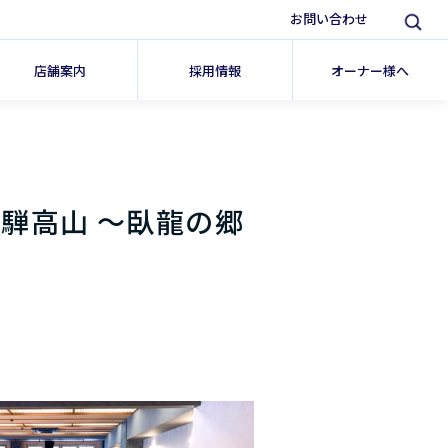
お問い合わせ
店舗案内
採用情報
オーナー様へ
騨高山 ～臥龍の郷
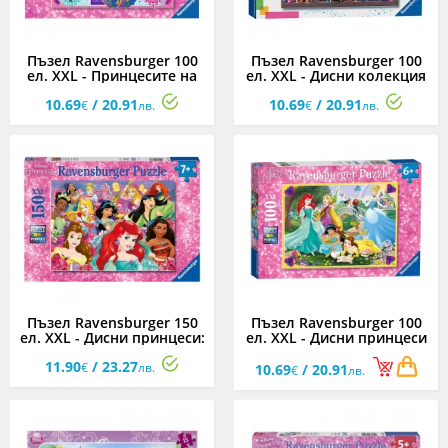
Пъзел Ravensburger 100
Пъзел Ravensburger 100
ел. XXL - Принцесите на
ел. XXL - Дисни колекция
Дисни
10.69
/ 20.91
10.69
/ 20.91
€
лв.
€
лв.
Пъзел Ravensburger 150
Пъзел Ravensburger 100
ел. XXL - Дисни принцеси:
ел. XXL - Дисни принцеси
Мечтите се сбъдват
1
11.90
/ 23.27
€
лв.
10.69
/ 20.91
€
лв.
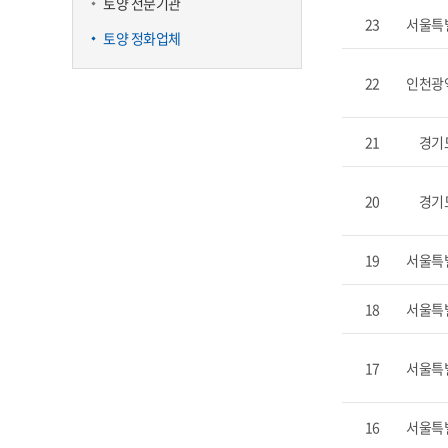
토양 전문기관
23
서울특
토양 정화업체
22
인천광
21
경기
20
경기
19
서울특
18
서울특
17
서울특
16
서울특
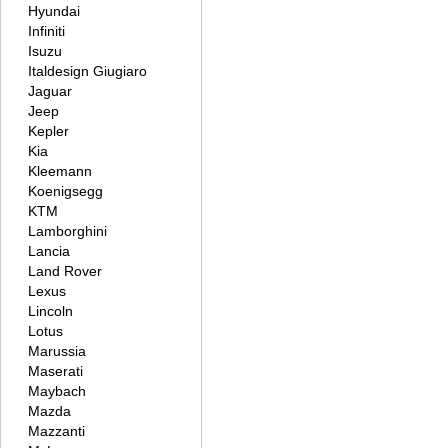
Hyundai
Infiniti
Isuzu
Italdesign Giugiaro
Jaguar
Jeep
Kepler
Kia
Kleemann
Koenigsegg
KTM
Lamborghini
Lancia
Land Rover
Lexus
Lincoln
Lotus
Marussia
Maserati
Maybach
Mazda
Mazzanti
----------------------------------------
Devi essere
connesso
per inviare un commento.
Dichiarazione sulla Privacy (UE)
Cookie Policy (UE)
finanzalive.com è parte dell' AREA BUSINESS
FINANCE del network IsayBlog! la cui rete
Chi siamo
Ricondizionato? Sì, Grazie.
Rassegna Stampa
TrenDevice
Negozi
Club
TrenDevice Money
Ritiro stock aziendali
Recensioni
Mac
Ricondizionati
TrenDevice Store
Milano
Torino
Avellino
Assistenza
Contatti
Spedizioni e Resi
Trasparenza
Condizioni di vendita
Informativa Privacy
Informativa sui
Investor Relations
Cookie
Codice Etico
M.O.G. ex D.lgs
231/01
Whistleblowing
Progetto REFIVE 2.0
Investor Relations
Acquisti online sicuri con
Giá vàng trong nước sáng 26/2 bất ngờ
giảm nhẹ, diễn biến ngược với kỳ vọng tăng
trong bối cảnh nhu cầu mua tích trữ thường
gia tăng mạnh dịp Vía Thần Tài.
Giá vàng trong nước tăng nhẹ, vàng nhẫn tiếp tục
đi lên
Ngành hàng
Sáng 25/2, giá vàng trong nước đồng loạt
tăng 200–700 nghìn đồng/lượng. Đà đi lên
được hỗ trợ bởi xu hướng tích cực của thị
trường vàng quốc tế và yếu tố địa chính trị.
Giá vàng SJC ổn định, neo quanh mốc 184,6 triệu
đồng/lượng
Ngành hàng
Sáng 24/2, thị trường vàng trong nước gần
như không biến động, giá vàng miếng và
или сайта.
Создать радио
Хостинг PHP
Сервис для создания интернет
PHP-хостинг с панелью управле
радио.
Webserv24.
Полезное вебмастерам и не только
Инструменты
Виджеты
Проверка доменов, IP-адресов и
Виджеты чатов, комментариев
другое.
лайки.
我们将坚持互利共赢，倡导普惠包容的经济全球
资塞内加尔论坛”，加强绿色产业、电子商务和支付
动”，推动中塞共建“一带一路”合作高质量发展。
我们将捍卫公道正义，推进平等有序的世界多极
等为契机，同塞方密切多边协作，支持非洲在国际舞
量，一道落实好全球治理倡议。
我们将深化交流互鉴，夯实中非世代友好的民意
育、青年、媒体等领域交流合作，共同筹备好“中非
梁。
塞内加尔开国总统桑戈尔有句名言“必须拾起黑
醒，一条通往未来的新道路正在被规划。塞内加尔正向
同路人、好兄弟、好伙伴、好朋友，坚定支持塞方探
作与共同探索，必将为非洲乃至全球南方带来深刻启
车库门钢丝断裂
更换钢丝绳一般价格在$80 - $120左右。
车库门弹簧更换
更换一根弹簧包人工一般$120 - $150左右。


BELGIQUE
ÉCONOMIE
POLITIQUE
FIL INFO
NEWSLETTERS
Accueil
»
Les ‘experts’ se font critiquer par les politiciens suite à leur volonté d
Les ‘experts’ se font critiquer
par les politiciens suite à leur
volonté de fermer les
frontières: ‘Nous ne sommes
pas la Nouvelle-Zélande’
----------------------------------------
## WORK INSTRUCTION
Look for the word "trong" in the data, then return every line that contains it.

## EXPECTED OUTPUT
Giá vàng trong nước sáng 26/2 bất ngờ
trong bối cảnh nhu cầu mua tích trữ thường
Giá vàng trong nước tăng nhẹ, vàng nhẫn tiếp tục
Sáng 25/2, giá vàng trong nước đồng loạt
Sáng 24/2, thị trường vàng trong nước gần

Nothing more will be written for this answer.